What would be the benefit of going there instead?
Robert: I think part of the draw that I've drawn to
smaller community hospitals is one you get to know everybody. Two, hospitals or
healthcare organizations, I think we talked about this earlier. It's do more
with less. So I think the opportunities can almost be greater at a smaller
hospital because they are always looking for someone else to do something else.
So I go back to when I started my X-ray career. I went to a small 14 bed
hospital to start with which, you know, right before Bradley I only worked
there for a little bit but it was a small hospital.

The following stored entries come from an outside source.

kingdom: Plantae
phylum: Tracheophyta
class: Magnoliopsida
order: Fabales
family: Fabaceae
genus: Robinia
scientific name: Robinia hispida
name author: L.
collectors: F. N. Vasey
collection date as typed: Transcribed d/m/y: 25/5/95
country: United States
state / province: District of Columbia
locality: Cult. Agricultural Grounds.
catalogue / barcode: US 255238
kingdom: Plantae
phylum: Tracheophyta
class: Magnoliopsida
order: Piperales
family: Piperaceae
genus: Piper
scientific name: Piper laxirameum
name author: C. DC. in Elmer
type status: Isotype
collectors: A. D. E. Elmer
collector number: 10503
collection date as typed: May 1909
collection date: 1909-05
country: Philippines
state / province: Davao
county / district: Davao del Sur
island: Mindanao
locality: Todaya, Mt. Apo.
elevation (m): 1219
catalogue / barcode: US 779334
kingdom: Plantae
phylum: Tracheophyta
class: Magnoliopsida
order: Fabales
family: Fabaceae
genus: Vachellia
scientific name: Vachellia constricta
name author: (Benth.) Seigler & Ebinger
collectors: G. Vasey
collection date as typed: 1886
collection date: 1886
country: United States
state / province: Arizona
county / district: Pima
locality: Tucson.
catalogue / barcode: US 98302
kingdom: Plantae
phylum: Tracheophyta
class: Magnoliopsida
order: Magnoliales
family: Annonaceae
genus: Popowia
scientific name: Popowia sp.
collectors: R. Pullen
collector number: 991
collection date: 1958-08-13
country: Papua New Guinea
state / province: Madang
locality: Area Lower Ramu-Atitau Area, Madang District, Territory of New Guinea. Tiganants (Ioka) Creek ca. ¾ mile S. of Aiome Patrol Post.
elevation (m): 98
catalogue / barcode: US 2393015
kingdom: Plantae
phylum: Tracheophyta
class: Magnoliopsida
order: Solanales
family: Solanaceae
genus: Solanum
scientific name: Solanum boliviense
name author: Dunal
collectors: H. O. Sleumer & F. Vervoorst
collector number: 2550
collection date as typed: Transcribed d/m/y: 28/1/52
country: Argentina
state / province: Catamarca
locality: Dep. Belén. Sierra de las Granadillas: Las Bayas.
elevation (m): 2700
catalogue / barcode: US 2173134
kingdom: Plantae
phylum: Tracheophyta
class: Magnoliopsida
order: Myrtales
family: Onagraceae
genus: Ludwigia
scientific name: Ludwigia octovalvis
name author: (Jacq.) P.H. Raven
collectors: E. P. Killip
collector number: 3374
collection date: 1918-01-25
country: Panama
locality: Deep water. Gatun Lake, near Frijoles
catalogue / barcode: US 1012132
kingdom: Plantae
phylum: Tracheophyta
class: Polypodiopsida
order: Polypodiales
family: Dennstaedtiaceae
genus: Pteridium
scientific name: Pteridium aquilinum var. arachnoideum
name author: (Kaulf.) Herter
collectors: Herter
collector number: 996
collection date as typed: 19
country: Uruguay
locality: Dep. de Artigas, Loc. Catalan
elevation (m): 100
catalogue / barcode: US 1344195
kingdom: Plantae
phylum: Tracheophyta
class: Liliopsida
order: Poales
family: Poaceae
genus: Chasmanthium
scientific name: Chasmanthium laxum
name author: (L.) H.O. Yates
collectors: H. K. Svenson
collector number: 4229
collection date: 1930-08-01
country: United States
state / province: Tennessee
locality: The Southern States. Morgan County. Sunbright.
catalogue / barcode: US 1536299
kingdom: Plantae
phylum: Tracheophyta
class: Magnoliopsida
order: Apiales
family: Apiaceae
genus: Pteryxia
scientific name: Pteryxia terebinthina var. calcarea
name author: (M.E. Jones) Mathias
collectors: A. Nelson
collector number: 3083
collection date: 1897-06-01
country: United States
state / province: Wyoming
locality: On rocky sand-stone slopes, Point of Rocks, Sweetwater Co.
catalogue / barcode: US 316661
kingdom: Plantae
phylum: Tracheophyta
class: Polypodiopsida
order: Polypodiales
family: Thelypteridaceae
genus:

I learned how to do ultrasound
and CAT scan because that was you had to do to survive. So at a small community
hospital, it's all about doing, I hate to say doing more with less but it's
about who can do more and wants that opportunity. Right? So sometimes I think
the opportunities are actually greater if you can show that hey, I want to do
more. Here again, I keep coming back to it. You just have to keep raising your
hand saying yeah I'd love to take that one. Because the more you show and
people get to know and trust you, the more they will put on your plate and you
will move up in the organization.
So, that's what I think about
community hospitals. It's more of a family sense in a smaller organization. I'm
a big believer in we take care of our family here. I think most of our
leadership team believes that as well. That every member of our organization,
the 450, 500 employees that we have, are a member of our Littleton Regional
Healthcare family and we would go above and beyond for those people. I think by
knowing those people personally, on a named basis, gives you more opportunity
and makes you feel a sense of community and family.
Mark: That's great. Thank you so much for taking
the time to talk with me today.
Robert: Thank you. It's been my pleasure.